Medical Advice Disclaimer, Disclaimer of Warranty and Limitation of Liability
Please read this document carefully. The Canadian Lung Association (CLA) strongly recommends that you consult your physician or other qualified healthcare provider before choosing to take part in BREATHE Better-Stay STRONG. You acknowledge that CLA offers no medical assessment, diagnosis, or treatment, and that CLA makes no determination as to whether or not you are physically fit to participate in this program.
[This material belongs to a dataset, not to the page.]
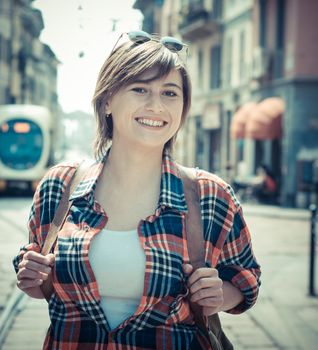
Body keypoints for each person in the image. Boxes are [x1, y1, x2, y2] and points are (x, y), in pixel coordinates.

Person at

This program is intended for Canadians living with chronic lung disease, be it obstructive or restrictive in nature. This program is not supervised and therefore not intended for Canadians who are awaiting lung transplant, lung volume reduction surgery or those who have pulmonary hypertension. Certain pre-existing non-respiratory conditions may also exclude you from participating in the exercise portion of this program.
THERE ARE POTENTIAL RISKS INHERENT in your participation in BREATHE Better-Stay STRONG, including, without limitation, worsening of your existing symptoms, an increased load on the heart, episodes of light headedness, fainting, dizziness, pain, chest discomfort, shortness of breath and bone and muscular injury. If you experience faintness, dizziness, pain, or unmanageable shortness of breath at any time while participating in exercise program, you should stop immediately.